You'll also need access to a container registry to which you can push images and from which pods in the Kubernetes cluster can pull images. This can be a self-hosted registry or a managed offering like Amazon ECR, Azure ACR, or Google GCR.
We recommend installing the Dagster+ agent using Helm.
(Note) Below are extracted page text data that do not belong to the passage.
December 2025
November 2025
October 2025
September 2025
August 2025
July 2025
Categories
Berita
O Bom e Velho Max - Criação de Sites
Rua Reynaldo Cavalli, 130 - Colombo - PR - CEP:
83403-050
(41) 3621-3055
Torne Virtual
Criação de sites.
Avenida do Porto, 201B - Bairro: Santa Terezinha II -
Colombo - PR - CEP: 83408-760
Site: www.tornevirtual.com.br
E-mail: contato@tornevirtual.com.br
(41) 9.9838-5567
Step 1: create a Kubernetes namespace
kubectl create namespace dagster-cloud
Step 2: Create an agent token secret
Generate an agent token and set it as a Kubernetes secret:
kubectl --namespace dagster-cloud create secret generic dagster-cloud-agent-token --from-literal=DAGSTER_CLOUD_AGENT_TOKEN=<token>
Step 3: Add the Dagster+ agent Helm chart repository
helm repo add dagster-cloud https://dagster-io.github.io/helm-user-cloud
helm repo update
Step 4: Install the Dagster+ agent Helm chart
helm --namespace dagster-cloud install agent --install dagster-cloud/dagster-cloud-agent
Upgrading
You can use Helm to do rolling upgrades of your Dagster+ agent
# values.yaml
dagsterCloudAgent:
image:
tag: latest
helm --namespace dagster-cloud upgrade agent \
dagster-cloud/dagster-cloud-agent \
--values ./values.yaml
Common configurations
You can customize your Dagster+ agent using Helm values. Some common configuration include
Configuring your agents to serve branch deployments
Branch deployments are lightweight staging environments created for each code change. To configure your Dagster+ agent to manage them:
# values.yaml
dagsterCloud:
branchDeployment: true
helm --namespace dagster-cloud upgrade agent \
dagster-cloud/dagster-cloud-agent \
--values ./values.yaml
High availability configurations
You can configure your Dagster+ agent to run with multiple replicas. Work will be load balanced across all replicas.
# values.yaml
dagsterCloudAgent:
replicas: 2
helm --namespace dagster-cloud upgrade agent \
dagster-cloud/dagster-cloud-agent \
--values ./values.yaml
Work load balanced across agents isn't not sticky; there's no guarantee the agent that launched a run will be the same one to receive instructions to terminate it. This is fine if both replicas run on the same Kubernetes cluster because either agent can terminate the run. But if your agents are physically isolated (for example, they run on two different Kubernetes clusters), you should configure:
# values.yaml
isolatedAgents: true
helm --namespace dagster-cloud upgrade agent \
dagster-cloud/dagster-cloud-agent \
--values ./values.yaml
Troubleshooting tips
You can see basic health information about your agent in the Dagster+ UI:
View logs
kubectl --namespace dagster-cloud logs -l deployment=agent